Il giovane protagonista intanto si dà da fare per scoprire quale segreto nasconde il fratello di Gina, il suo amico: incesto, Gina e suo fratello vanno a letto insieme. Accecato dall'odio, un odio razzista, gonfia di botte l'amico e stabilisce che Gina è sua proprietà. Il fratello di Gina sembra accettare la cosa, ma la vendetta è in agguato: alla prima occasione questi vende la sorella ad un arabo... Richiamato dalle urla di Gina, il giovane fa appena in tempo ad evitare che l'Arabo possa godere delle grazie di Gina: accecato dalla rabbia, dallo schifo che prova, con rapidi colpi di rasoio trucida l'Arabo e quando si rende conto di quello che ha fatto non ha paura, anzi si getta contro il fratello di Gina e lo sgozza senza pietà. Insieme a Gina scappa da Parigi; intanto la polizia parigina si è accanita contro il giovane accusandolo di un largo numero di delitti che si sono consumati nei quartieri poveri di Parigi.

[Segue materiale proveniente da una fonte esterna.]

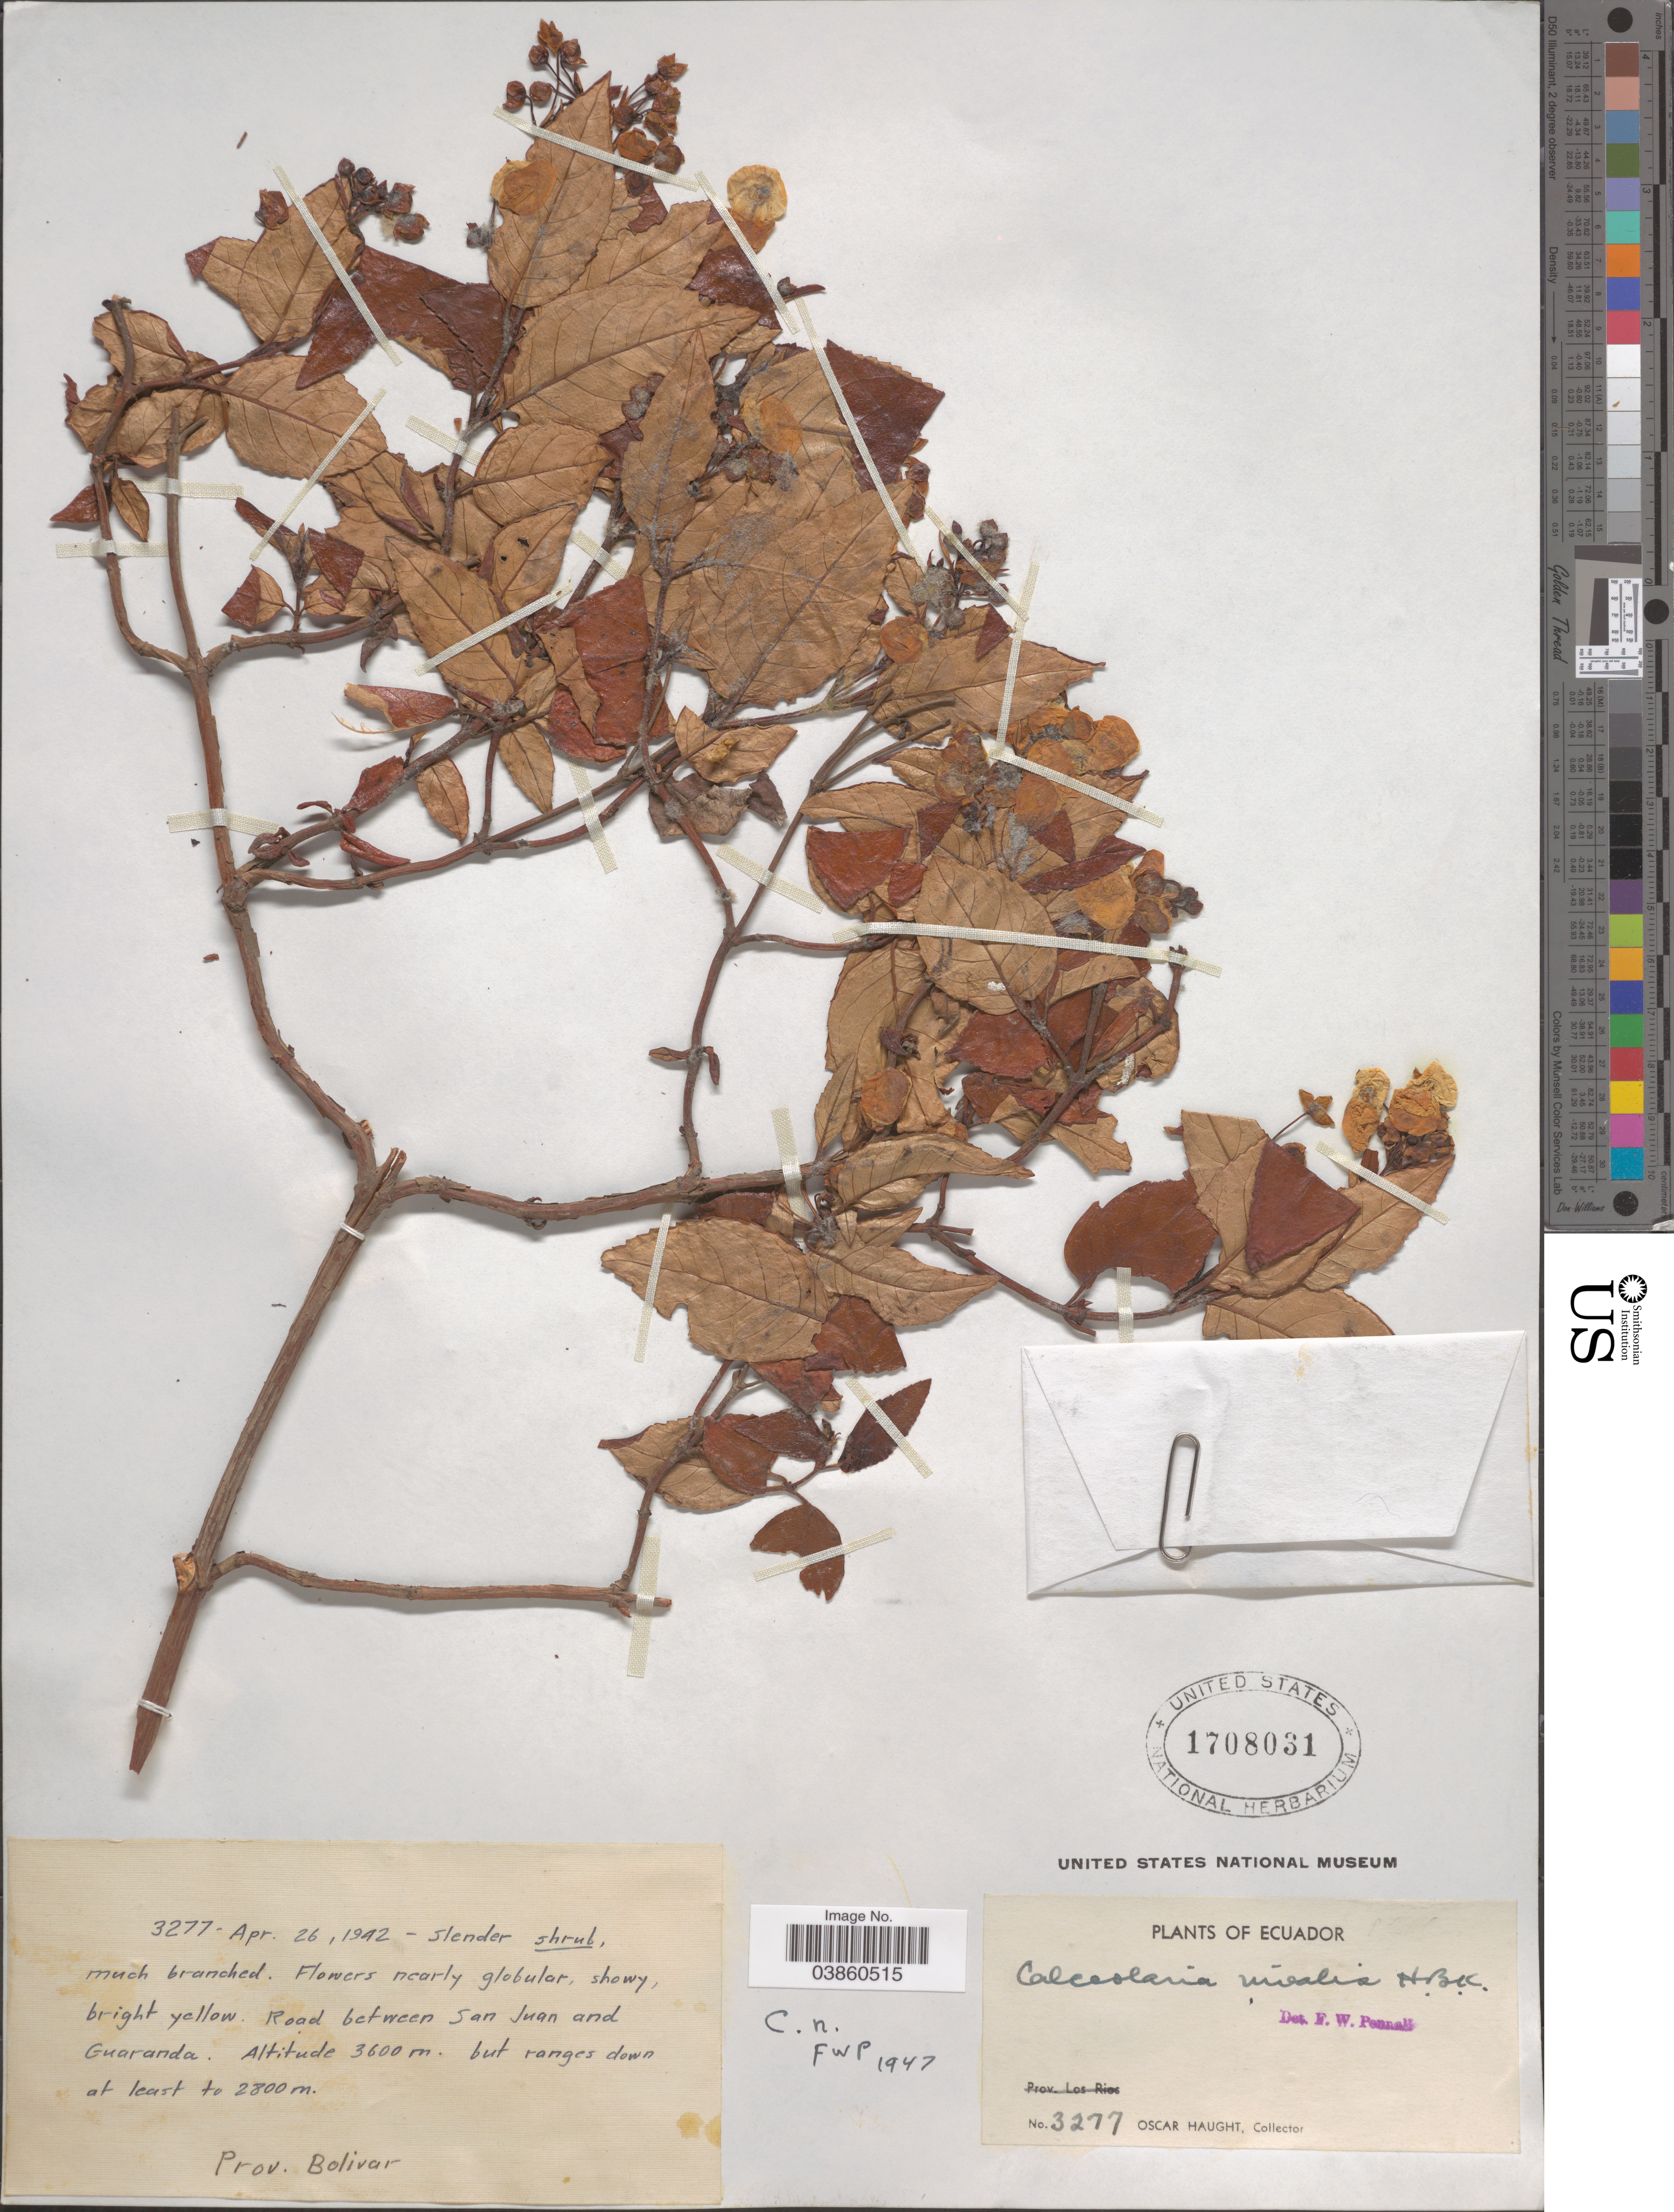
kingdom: Plantae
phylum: Tracheophyta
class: Magnoliopsida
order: Lamiales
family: Calceolariaceae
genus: Calceolaria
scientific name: Calceolaria nivalis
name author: Kunth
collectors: O. L. Haught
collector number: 3277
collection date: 1942-04-26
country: Ecuador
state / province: Bolívar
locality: Road between San Juan and Guaranda.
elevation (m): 3600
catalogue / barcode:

Gina è incinta: aspetta un figlio dal fratello, sta male. Arrivati in prossimità di una fattoria, sono costretti a cercare riparo; un vecchio bavoso accetta di dargli un tetto... Gli eventi si corrompono: il vecchio bavoso tenta di mettere le mani addosso a Gina, o questo è almeno quanto immagina il giovane innamorato... si scatena l'inferno, il fuoco divora la fattoria e il vecchio muore nel rogo... Insieme a Gina fugge nel bosco e nel bosco Gina abortisce e muore dissanguata. Al giovane disperato non restano vie di fuga: ormai è deciso a consegnarsi alla polizia. E una volta in mano della giustizia viene accusato di aver appiccato il fuoco nella fattoria per rubare i soldi del fattore, di aver ucciso Gina la sua amante, di aver ucciso il fratello di Gina e un Arabo... In un primo momento il giovane tenta blandamente di difendersi, ma poi comprende che tanto qualsiasi difesa sarebbe inutile. Aveva cercato solo di vivere, o meglio di sopravvivere, ma il sole non è per quelli come lui. La giustizia fa il suo corso implacabile.

Léo Malet per questo romanzo fu accusato di razzismo, ma all'artista premeva solo di dimostrare 'artisticamente' che al destino non si può sfuggire e l'unico mezzo che aveva per ottenere una efficace dimostrazione era parlare senza mezzi termini. Oggi nessuno, o quasi, crede veramente che Malet sia stato un razzista/fascista; riabilitato e dalla critica e dal pubblico, i suoi romanzi neri sono al centro di una rinnovata attenzione critica, una attenzione critica severa ma giusta, non quella degli anni Quaranta/Cinquanta che vedevano in Malet una meteora degna solo di disprezzo e vergogna.